▶ YOUR TASKS
A - In the pastoral comments below, condense the paragraph that opens "In the 4th century" into a short bulleted list that keeps its main facts.
B - According to the pastoral comments below, which council declared Pelagius a heretic, and in what year?

WCF 3.5 — Pastoral Comments

Posted on May 20, 2018 by admin

3.5 Those of mankind that are predestinated unto life, God, before the foundation of the world was laid, according to His eternal and immutable purpose, and the secret counsel and good pleasure of His will, hath chosen, in Christ, unto everlasting glory,1 out of His mere free grace and love, without any foresight of faith, or good works, or perseverance in either of them, or any other thing in the creature, as conditions, or causes moving Him thereunto:2 and all to the praise of His glorious grace.3

1 Eph 1:4, 9, 11; Rom 8:30; 2 Tim 1:9; 1 Th 5:9; 2 Rom 9:11, 13, 16; Eph 1:4,9; 3 Eph 1:6, 12.

In the 4th century, a serious controversy concerning the doctrine of salvation erupted between the Church Father, Augustine of Hippo and a British monk by the name of Pelagius. Pelagius did not believe in Original Sin. He insisted that all man can by their own efforts, come to salvation. Accordingly Pelagius denied the doctrine of God’s sovereign grace and predestination, which Augustine affirmed. In AD 418, under Augustine’s leadership, Pelagius was declared a heretic by the Council of Carthage. Pelagius died not too long after that. But his heresy would live on especially in a modified form known as semi-Pelagianism. Semi-Pelagians believed that God’s grace is necessary for salvation, but man must still exercise his freewill in co-operation with God. This eventually became the doctrine of the Roman Catholic Church. It took the Protestant Reformation in the 16th century under Luther and later Calvin to turn God’s people back to the biblical position of Augustine.

▶ DATA SEGMENT
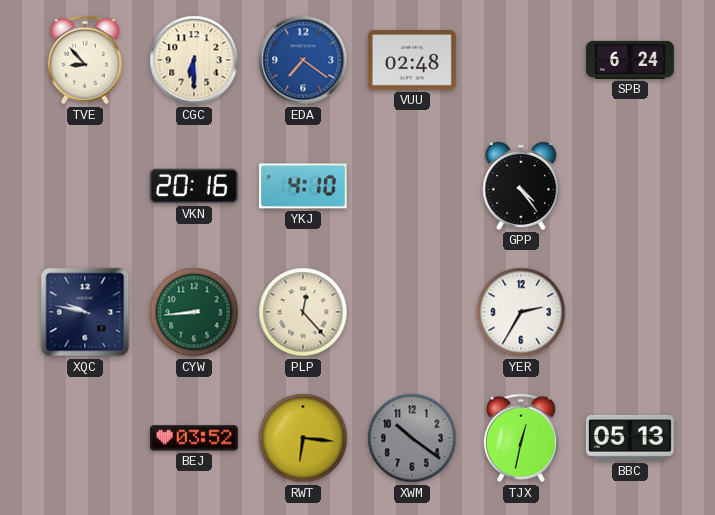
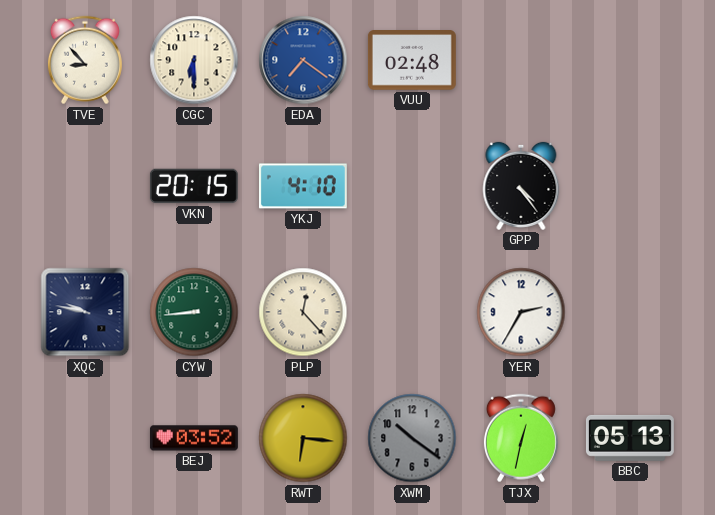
SPB: 6:24 -> none
VKN: 20:16 -> 20:15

▶ TASK RESPONSES
A -
- In the 4th century, Augustine of Hippo and the British monk Pelagius clashed over the doctrine of salvation.
- Pelagius rejected Original Sin and held that people can reach salvation by their own efforts. He denied God's sovereign grace and predestination, which Augustine affirmed.
- Under Augustine's leadership, the Council of Carthage declared Pelagius a heretic in AD 418, and Pelagius died soon after.
- His teaching survived as semi-Pelagianism. This view held that grace is necessary but that man must still cooperate with God through free will, and it eventually became Roman Catholic doctrine.
- The 16th-century Reformation under Luther and later Calvin returned to Augustine's biblical position.

B - The Council of Carthage declared Pelagius a heretic in AD 418.